Die Bundesregierung und der BND bezweifeln dies. Der deutsche Verfassungsschutz hatte geprüft, ob man die Gülen-Bewegung überwachen müsse, hatte sich aber gegen ein solches Vorgehen entschieden.

Handynummer, Adresse, Fotos

In dem Dossier des MIT wird behauptet, dass die Gülen-Bewegung seit 1990 in Deutschland aktiv sei und eine "verwurzelte Organisierung" besitze, mit "Firmen, wirtschaftlich-kommerziellen Betrieben, Vereinen, Stiftungen, Kulturzentren, Denkeinrichtungen, Medien- und Bildungsinstitutionen". Inzwischen hätten sich die Aktivitäten in Deutschland "enorm beschleunigt". Gülen sei dabei, Deutschland "zu einem zentralen Stützpunkt in Europa" auszubauen. Auch ein Hinweis auf die türkischen NATO-Militärs und Diplomaten, die inzwischen in Deutschland Asyl beantragt haben, fehlte nicht.

Deutschland beherberge Staatsfeinde, war die Botschaft. Mehr als 300 Namen und 200 Einrichtungen führt die Liste auf: Imame, Journalisten, Vorsitzende von Bildungsvereinen. Je sechs Namen finden sich auf einer Seite des Dossiers, oft versehen mit Mail-Adresse, Handynummer, Wohnanschrift und oft auch einem Foto, das zumeist so aussieht, als sei es von einer Überwachungskamera am Flughafen aufgenommen. Manchmal findet sich vorsorglich der Hinweis, die Betroffenen könnten womöglich einen Asylantrag in Deutschland stellen.
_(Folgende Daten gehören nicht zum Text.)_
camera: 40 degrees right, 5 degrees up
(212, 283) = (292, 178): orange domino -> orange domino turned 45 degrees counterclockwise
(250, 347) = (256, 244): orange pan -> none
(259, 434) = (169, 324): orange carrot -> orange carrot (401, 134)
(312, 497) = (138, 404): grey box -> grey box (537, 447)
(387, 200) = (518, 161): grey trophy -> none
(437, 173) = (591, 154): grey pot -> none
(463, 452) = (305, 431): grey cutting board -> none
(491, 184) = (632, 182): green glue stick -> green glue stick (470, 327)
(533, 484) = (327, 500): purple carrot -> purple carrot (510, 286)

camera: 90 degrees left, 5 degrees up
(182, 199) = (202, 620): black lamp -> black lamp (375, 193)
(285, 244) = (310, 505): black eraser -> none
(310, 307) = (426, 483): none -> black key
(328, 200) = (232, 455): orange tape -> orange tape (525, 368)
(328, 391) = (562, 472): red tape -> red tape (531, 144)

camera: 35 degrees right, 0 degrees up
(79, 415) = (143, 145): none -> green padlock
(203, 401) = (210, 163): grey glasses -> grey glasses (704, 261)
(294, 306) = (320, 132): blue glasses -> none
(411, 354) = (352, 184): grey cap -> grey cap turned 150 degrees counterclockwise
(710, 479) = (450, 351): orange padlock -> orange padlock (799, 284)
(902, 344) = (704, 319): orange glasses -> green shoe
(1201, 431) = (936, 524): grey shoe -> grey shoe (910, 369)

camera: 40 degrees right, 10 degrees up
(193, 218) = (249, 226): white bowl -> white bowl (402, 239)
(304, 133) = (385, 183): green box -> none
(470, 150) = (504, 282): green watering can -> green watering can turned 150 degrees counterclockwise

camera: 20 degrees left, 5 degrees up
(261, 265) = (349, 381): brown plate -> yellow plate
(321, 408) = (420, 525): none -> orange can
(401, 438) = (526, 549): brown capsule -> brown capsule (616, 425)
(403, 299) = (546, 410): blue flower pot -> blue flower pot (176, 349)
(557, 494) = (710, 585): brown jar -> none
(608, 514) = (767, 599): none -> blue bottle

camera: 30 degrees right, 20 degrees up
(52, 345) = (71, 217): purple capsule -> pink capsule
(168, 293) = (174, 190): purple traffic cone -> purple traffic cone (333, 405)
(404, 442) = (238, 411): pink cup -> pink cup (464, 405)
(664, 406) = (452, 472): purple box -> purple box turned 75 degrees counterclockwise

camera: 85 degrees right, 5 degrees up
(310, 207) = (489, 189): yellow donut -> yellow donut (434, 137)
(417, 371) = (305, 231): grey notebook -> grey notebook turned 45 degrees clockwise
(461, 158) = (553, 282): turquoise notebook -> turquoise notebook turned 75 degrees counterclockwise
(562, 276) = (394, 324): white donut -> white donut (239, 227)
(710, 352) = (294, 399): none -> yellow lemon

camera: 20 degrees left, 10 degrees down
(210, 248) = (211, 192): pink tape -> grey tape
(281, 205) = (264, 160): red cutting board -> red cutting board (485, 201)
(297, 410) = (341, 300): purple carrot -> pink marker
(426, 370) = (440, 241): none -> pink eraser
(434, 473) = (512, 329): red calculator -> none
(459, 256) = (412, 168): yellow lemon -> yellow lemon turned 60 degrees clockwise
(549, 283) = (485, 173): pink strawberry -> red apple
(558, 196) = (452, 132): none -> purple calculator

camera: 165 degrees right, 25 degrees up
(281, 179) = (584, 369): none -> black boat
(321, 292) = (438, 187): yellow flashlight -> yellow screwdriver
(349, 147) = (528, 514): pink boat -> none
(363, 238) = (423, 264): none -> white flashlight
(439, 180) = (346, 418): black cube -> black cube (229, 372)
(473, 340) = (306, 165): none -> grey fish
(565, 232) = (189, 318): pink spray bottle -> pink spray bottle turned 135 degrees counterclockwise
Sogar Kindergärten stehen auf Liste

Hinzu kommen Hunderte Firmen, Taxi-Betriebe und eine Fahrschule, Steuerberatungskanzleien und Immobilien-Betriebe, Restaurants und Dönerbuden. In einer der Tabellen finden sich 83 Dialogzentren, Wirtschaftsverbände und Kulturvereinigungen. Zwölf Zeitungen, Verlage und Fernsehsender sind gelistet und sehr viele Schulen. Selbst Kindergärten fanden ihren Weg in das MIT-Dossier.

BND-Chef Kahl informierte die Bundesregierung, das Bundesamt für Verfassungsschutz verteilte das Dossier am 3. März an alle Länder. Niedersachsen und Nordrhein-Westfalen entschieden sofort, die Betroffenen zu warnen. Inzwischen ziehen andere Länder nach. Direkt nach Bekanntwerden des Vorgangs hat der Generalbundesanwalt Ermittlungen wegen des Verdachts der Spionage aufgenommen. Geprüft wird jetzt, ob und wie der MIT in Deutschland Mitglieder der Gülen-Bewegung ausspioniert.

Über dieses Thema berichtete die tagesschau am 29. März 2017 um 17:00 Uhr.